EUROPEENNES 2014. A 48 ans, le fondateur d’ACleFeu, figure emblématique de Clichy-sous-Bois et des quartiers populaires, a décidé d’entrer sur l’échiquier politique en se présentant sur la liste Europe Ecologie Les Verts pour l’Île-de-France. Interview.

Est-ce qu’Europe Ecologie Les Verts vous a choisi pour faire un coup médiatique ?

Je ne pense pas. Ils sont plutôt partis dans une démarche d’ouverture vers la société civile. Ils se sont aperçus que de rester entre écologistes ne permettait pas de toucher d’autres personnes issues de la société civile ou du milieu ouvrier. C’est plutôt dans ce cadre-là qu’ils m’ont choisi. J’ai rencontré et eu plusieurs discussions avec Pascal Durand [tête de liste EELV] l’année dernière à l’Université d’été dans le cadre du rapport rédigé avec Marie-Hélène Bacqué et moi-même sur la participation des habitants, au moment où Cécile Duflot était ministre.
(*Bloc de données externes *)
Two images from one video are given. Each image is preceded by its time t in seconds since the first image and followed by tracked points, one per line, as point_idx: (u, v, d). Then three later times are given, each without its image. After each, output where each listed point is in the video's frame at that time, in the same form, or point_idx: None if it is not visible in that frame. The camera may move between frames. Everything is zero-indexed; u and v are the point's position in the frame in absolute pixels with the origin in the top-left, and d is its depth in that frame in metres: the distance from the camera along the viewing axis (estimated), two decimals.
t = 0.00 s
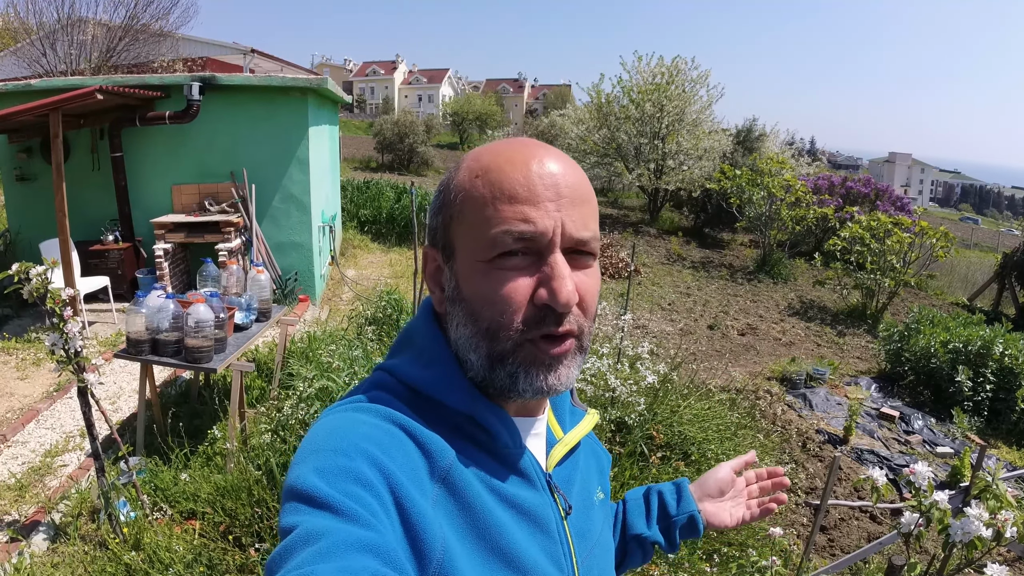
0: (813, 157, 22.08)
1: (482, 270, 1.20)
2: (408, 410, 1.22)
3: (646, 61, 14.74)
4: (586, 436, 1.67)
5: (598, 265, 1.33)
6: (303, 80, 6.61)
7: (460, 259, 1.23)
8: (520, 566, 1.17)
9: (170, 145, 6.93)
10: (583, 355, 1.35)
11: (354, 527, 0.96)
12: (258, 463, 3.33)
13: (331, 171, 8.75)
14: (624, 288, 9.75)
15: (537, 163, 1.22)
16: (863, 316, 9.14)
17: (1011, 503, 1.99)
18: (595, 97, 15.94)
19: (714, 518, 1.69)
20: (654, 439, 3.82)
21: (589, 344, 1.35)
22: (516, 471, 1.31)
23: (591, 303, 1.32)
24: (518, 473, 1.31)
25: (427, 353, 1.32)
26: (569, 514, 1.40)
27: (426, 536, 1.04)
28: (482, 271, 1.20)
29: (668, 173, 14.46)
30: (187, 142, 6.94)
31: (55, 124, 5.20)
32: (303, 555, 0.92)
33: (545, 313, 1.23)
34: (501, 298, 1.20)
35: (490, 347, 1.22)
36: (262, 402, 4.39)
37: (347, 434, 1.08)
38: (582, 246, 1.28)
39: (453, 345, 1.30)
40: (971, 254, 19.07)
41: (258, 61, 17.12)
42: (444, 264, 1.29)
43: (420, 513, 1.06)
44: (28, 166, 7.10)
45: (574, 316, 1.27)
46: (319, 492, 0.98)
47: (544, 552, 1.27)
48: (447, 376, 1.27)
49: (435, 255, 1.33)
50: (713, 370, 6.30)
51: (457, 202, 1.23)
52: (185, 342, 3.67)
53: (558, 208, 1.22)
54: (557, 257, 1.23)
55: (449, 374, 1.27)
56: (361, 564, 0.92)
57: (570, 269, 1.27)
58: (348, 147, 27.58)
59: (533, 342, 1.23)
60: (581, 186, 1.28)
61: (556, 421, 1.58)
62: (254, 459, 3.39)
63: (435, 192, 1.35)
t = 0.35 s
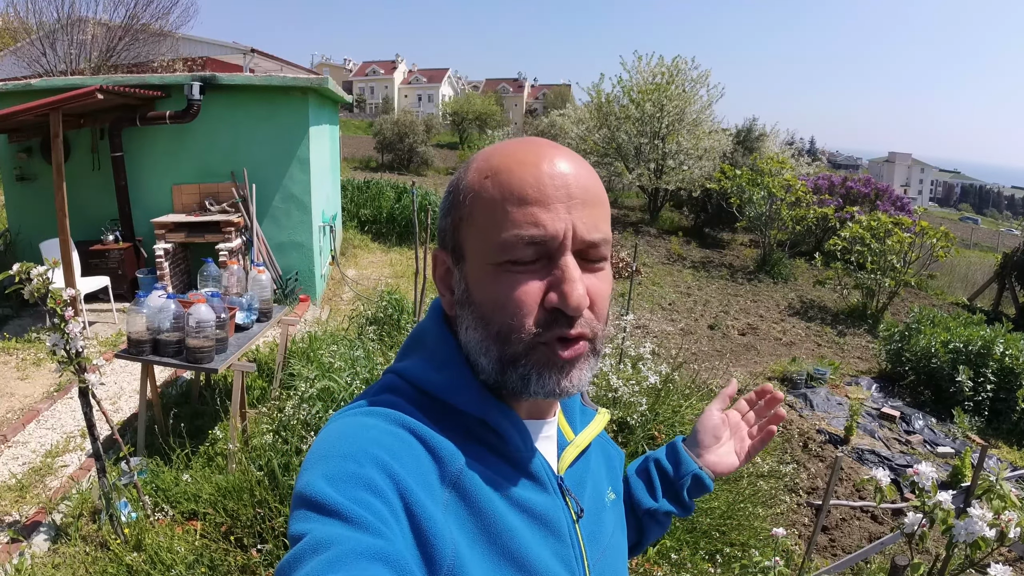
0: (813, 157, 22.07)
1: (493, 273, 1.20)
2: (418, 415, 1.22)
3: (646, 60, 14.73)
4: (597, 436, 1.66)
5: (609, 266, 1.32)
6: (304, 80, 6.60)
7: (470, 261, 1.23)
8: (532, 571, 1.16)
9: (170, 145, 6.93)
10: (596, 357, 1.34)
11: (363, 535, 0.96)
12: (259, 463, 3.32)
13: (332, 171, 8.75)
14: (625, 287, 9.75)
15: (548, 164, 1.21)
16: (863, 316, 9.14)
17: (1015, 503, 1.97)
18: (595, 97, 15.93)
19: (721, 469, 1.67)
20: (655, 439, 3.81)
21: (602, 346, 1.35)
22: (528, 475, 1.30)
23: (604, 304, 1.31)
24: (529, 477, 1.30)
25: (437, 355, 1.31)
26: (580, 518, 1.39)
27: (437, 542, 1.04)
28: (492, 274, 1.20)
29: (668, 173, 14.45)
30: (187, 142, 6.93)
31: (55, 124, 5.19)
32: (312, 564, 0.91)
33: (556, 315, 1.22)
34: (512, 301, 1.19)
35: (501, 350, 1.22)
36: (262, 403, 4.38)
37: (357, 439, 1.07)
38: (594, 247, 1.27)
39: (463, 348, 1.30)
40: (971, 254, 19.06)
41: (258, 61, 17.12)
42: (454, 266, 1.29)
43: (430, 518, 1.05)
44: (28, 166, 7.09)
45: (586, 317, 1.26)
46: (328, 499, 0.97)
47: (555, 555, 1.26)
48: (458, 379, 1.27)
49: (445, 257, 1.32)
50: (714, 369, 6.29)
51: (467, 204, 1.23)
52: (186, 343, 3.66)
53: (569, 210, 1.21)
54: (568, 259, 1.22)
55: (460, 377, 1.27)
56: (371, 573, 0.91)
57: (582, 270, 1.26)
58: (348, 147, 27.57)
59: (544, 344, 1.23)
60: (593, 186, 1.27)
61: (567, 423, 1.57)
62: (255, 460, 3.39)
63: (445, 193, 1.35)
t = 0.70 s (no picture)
0: (813, 157, 22.06)
1: (492, 268, 1.20)
2: (421, 412, 1.22)
3: (646, 60, 14.72)
4: (601, 437, 1.66)
5: (609, 262, 1.32)
6: (304, 79, 6.60)
7: (470, 257, 1.23)
8: (534, 569, 1.16)
9: (171, 144, 6.93)
10: (596, 353, 1.33)
11: (367, 532, 0.96)
12: (260, 462, 3.32)
13: (332, 171, 8.75)
14: (625, 287, 9.75)
15: (546, 159, 1.21)
16: (863, 316, 9.14)
17: (1015, 502, 1.97)
18: (595, 96, 15.91)
19: (728, 511, 1.65)
20: (655, 438, 3.82)
21: (603, 342, 1.34)
22: (530, 473, 1.30)
23: (603, 299, 1.30)
24: (532, 475, 1.30)
25: (440, 354, 1.32)
26: (583, 518, 1.39)
27: (440, 540, 1.04)
28: (491, 269, 1.20)
29: (668, 173, 14.44)
30: (187, 141, 6.93)
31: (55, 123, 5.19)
32: (316, 561, 0.91)
33: (555, 310, 1.22)
34: (511, 295, 1.19)
35: (500, 345, 1.22)
36: (263, 402, 4.38)
37: (360, 436, 1.08)
38: (594, 242, 1.27)
39: (464, 345, 1.30)
40: (971, 254, 19.06)
41: (258, 61, 17.12)
42: (455, 263, 1.29)
43: (433, 515, 1.05)
44: (28, 165, 7.09)
45: (585, 312, 1.26)
46: (332, 496, 0.97)
47: (558, 554, 1.26)
48: (460, 376, 1.27)
49: (447, 255, 1.33)
50: (714, 369, 6.30)
51: (466, 201, 1.23)
52: (186, 342, 3.66)
53: (567, 204, 1.21)
54: (566, 253, 1.22)
55: (462, 374, 1.27)
56: (373, 571, 0.91)
57: (581, 265, 1.26)
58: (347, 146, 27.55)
59: (543, 340, 1.23)
60: (591, 181, 1.27)
61: (571, 423, 1.57)
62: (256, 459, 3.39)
63: (446, 192, 1.35)
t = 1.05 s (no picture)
0: (813, 156, 22.06)
1: (494, 265, 1.21)
2: (422, 408, 1.23)
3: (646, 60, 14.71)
4: (602, 433, 1.66)
5: (610, 258, 1.33)
6: (304, 79, 6.61)
7: (471, 253, 1.24)
8: (534, 564, 1.17)
9: (171, 143, 6.93)
10: (597, 349, 1.34)
11: (367, 528, 0.96)
12: (260, 461, 3.32)
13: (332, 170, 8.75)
14: (624, 287, 9.75)
15: (548, 156, 1.22)
16: (862, 315, 9.14)
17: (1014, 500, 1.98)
18: (594, 96, 15.90)
19: (732, 508, 1.66)
20: (655, 437, 3.83)
21: (603, 338, 1.35)
22: (530, 469, 1.31)
23: (604, 296, 1.31)
24: (532, 471, 1.31)
25: (441, 350, 1.32)
26: (583, 514, 1.40)
27: (441, 536, 1.04)
28: (493, 265, 1.21)
29: (668, 172, 14.44)
30: (187, 140, 6.93)
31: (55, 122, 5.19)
32: (317, 556, 0.92)
33: (555, 307, 1.23)
34: (512, 291, 1.20)
35: (501, 341, 1.23)
36: (262, 401, 4.38)
37: (361, 433, 1.08)
38: (595, 239, 1.27)
39: (465, 340, 1.31)
40: (971, 254, 19.06)
41: (257, 60, 17.12)
42: (456, 259, 1.30)
43: (434, 511, 1.06)
44: (28, 164, 7.09)
45: (586, 309, 1.26)
46: (333, 493, 0.98)
47: (558, 551, 1.27)
48: (461, 372, 1.28)
49: (449, 252, 1.33)
50: (713, 368, 6.31)
51: (468, 197, 1.24)
52: (186, 341, 3.66)
53: (568, 200, 1.22)
54: (568, 250, 1.23)
55: (463, 370, 1.28)
56: (374, 567, 0.92)
57: (582, 261, 1.26)
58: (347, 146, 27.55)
59: (543, 336, 1.23)
60: (592, 178, 1.28)
61: (571, 419, 1.57)
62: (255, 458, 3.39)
63: (448, 188, 1.36)
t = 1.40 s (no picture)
0: (813, 156, 22.06)
1: (493, 265, 1.21)
2: (421, 407, 1.23)
3: (645, 59, 14.72)
4: (600, 431, 1.67)
5: (610, 260, 1.33)
6: (304, 79, 6.61)
7: (471, 253, 1.24)
8: (531, 564, 1.18)
9: (170, 143, 6.93)
10: (595, 351, 1.34)
11: (366, 526, 0.97)
12: (259, 460, 3.33)
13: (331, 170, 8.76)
14: (624, 286, 9.76)
15: (548, 157, 1.22)
16: (862, 315, 9.15)
17: (1010, 499, 1.99)
18: (594, 96, 15.90)
19: (730, 518, 1.67)
20: (653, 436, 3.83)
21: (602, 340, 1.35)
22: (529, 469, 1.31)
23: (603, 297, 1.31)
24: (531, 471, 1.31)
25: (440, 349, 1.33)
26: (581, 513, 1.40)
27: (438, 535, 1.05)
28: (492, 266, 1.21)
29: (667, 172, 14.44)
30: (187, 140, 6.93)
31: (54, 122, 5.20)
32: (315, 555, 0.92)
33: (554, 308, 1.23)
34: (511, 292, 1.21)
35: (499, 342, 1.23)
36: (262, 400, 4.38)
37: (360, 431, 1.09)
38: (595, 240, 1.28)
39: (463, 340, 1.31)
40: (971, 254, 19.04)
41: (257, 60, 17.13)
42: (456, 259, 1.30)
43: (431, 510, 1.06)
44: (28, 164, 7.09)
45: (585, 312, 1.27)
46: (332, 491, 0.98)
47: (556, 550, 1.27)
48: (461, 371, 1.28)
49: (448, 252, 1.34)
50: (712, 368, 6.32)
51: (468, 197, 1.24)
52: (186, 341, 3.67)
53: (569, 201, 1.22)
54: (567, 252, 1.23)
55: (463, 370, 1.28)
56: (372, 565, 0.92)
57: (581, 263, 1.27)
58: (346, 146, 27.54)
59: (541, 338, 1.24)
60: (593, 179, 1.28)
61: (570, 417, 1.58)
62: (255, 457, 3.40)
63: (448, 188, 1.36)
Nous avons eu beaucoup de discussions et on s’est dit qu’il était important que la question des quartiers populaires puisse être portée par une personne de terrain. Car eux ne maîtrisaient pas trop le sujet. Cela nous a permis d’en discuter et par la suite de venir aux Européennes.

Quel est le lien entre l’écologie et la banlieue ?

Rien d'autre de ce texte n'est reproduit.